We now have several clues as to why the stops are failing.

  1. People continue doing something the manufacturer says not to do.
  2. The slide stop is made from a single piece of sheet metal, stamped (“pressed” for Europeans) and folded to net shape.
  3. There is a small rounded notch, adjacent to the part of the stop that folds over to the inside, right where the part Kyle photographed began to fail (see where the failure crack is kind of gray at the top? That’s the oldest part of the failure. When it weakened the slide stop enough, the rest failed all at once — that’s the shiny part of the crack). The reason for the notch is to prevent a “stress riser” from causing the part to begin failing at this point, and it obviously is not working in 100% of use conditions.
  4. And that the problem just started showing up with greater frequency, suggests that some aspect of the manufacturing of the part may have been changed recently. Manufacturers are always making small changes in parts to improve something about them (often something that matters to the manufacture, like lower cost, or increase speed of manufacture, and doesn’t matter quite as directly to customers). Manufacturers also are known for making parts in-house and outsourcing other parts to subcontractors.
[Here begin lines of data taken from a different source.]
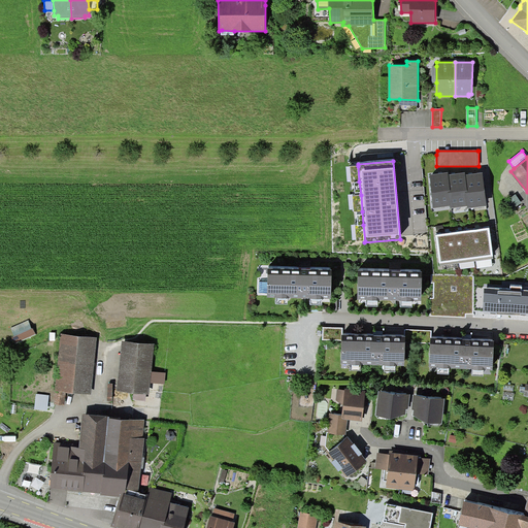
[(359,182),(358,166),(351,167),(352,183),(359,182)]
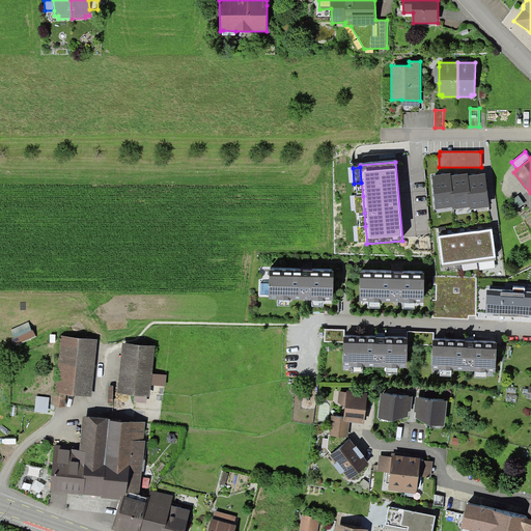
[(453,192),(451,175),(450,173),(431,176),(437,210),(453,207),(451,192),(453,192)]
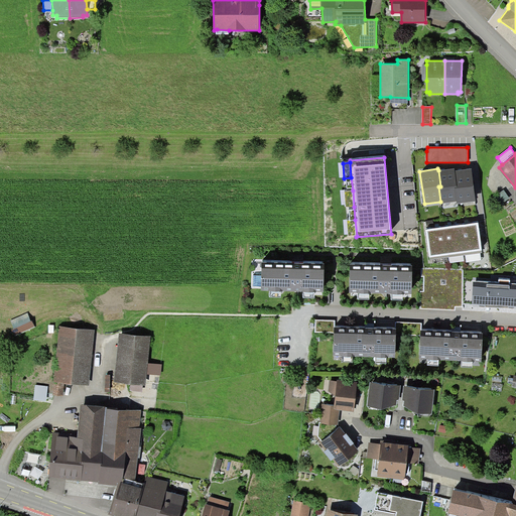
[(440,204),(457,202),(455,186),(458,186),(456,171),(455,168),(438,170),(440,186),(438,186),(440,202),(440,204)]
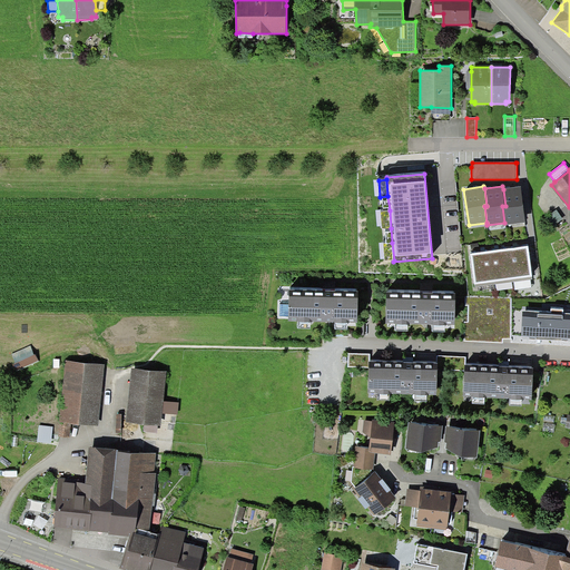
[(521,186),(503,189),(505,206),(502,206),(504,223),(505,225),(526,222),(521,186)]
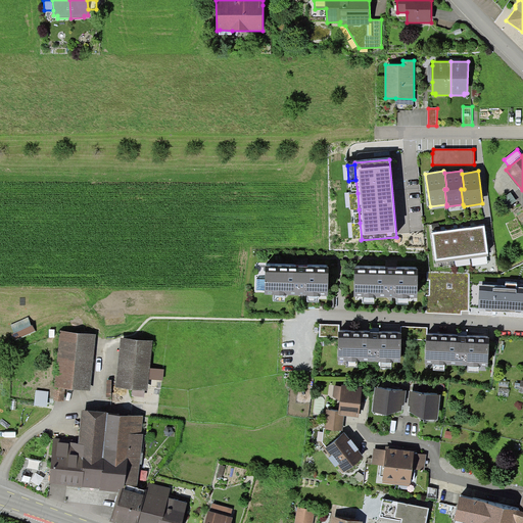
[(359,209),(358,193),(349,194),(350,209),(359,209)]
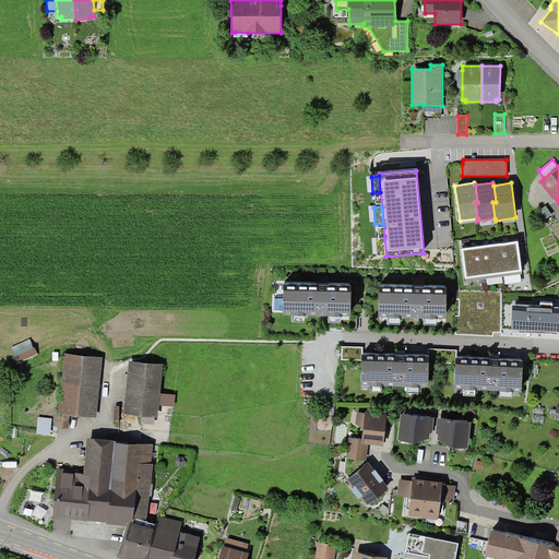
[(546,206),(538,211),(544,221),(552,216),(546,206)]
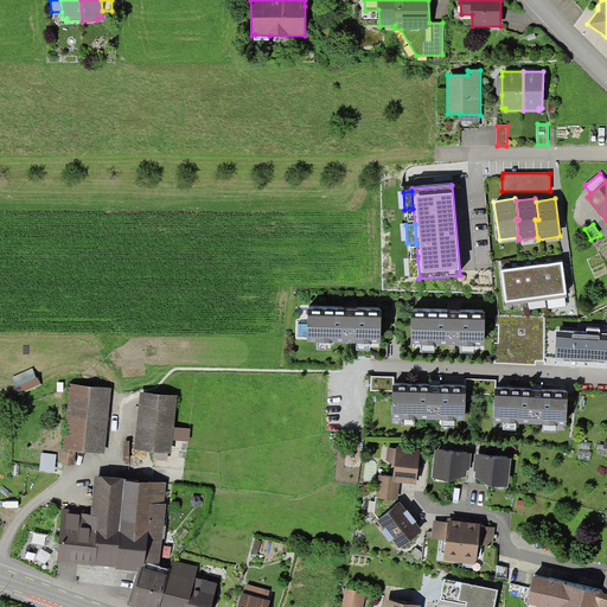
[(420,278),(417,259),(409,260),(410,278),(420,278)]
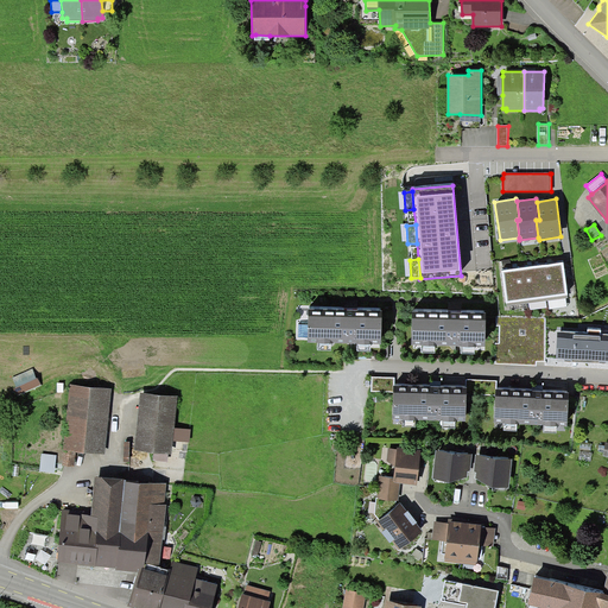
[(563,263),(543,265),(546,298),(568,296),(563,263)]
These subs can change at any time.
  5. Putting thumb pressure on the slide stop stresses it several different ways. It can load it in torsion (twist), for which the engineers probably didn’t do the math on this part. It will definitely bend the part laterally (per the gun’s orientation). That stresses the outboard (left) side of the slide stop in tension, and the inboard (right) side in compression. Another way to think about it is when you bend a plate or bar, the side bent convex is loaded in tension, and the side bent concave is loaded in compression. Our best guess (and based on one picture of one part, it can be no more than a guess) is that this part began to fail from tension at the upper outboard corner of the slide stop.
  6. It’s a trivial physics or engineering problem to calculate the stresses on the part, but to know whether they exceeded the design strength of the part, we’d need to know the exact materials and heat-treating condition of the part.

A question on the Instagram page about whether this is happening primarily in high round-count guns isn’t answered, but round count doesn’t necessarily load the slide stop. A lot of cop guns are seldom fired, but are loaded and cleared at least once every shift. If they’re thumbing the slide stop a lot, they can bust their slide stop without even firing a shot.

One last thing: the failure of this actuating button end of the slide stop makes it impossible (or very difficult, requiring tools) to lock the slide back without an empty mag in the pistol. However, without the end of the stop, it looks to us like the basic running of the gun would still be OK, until you needed the slide stop to handle a malfunction. So in combat terms, this failure of the slide stop is fail safe.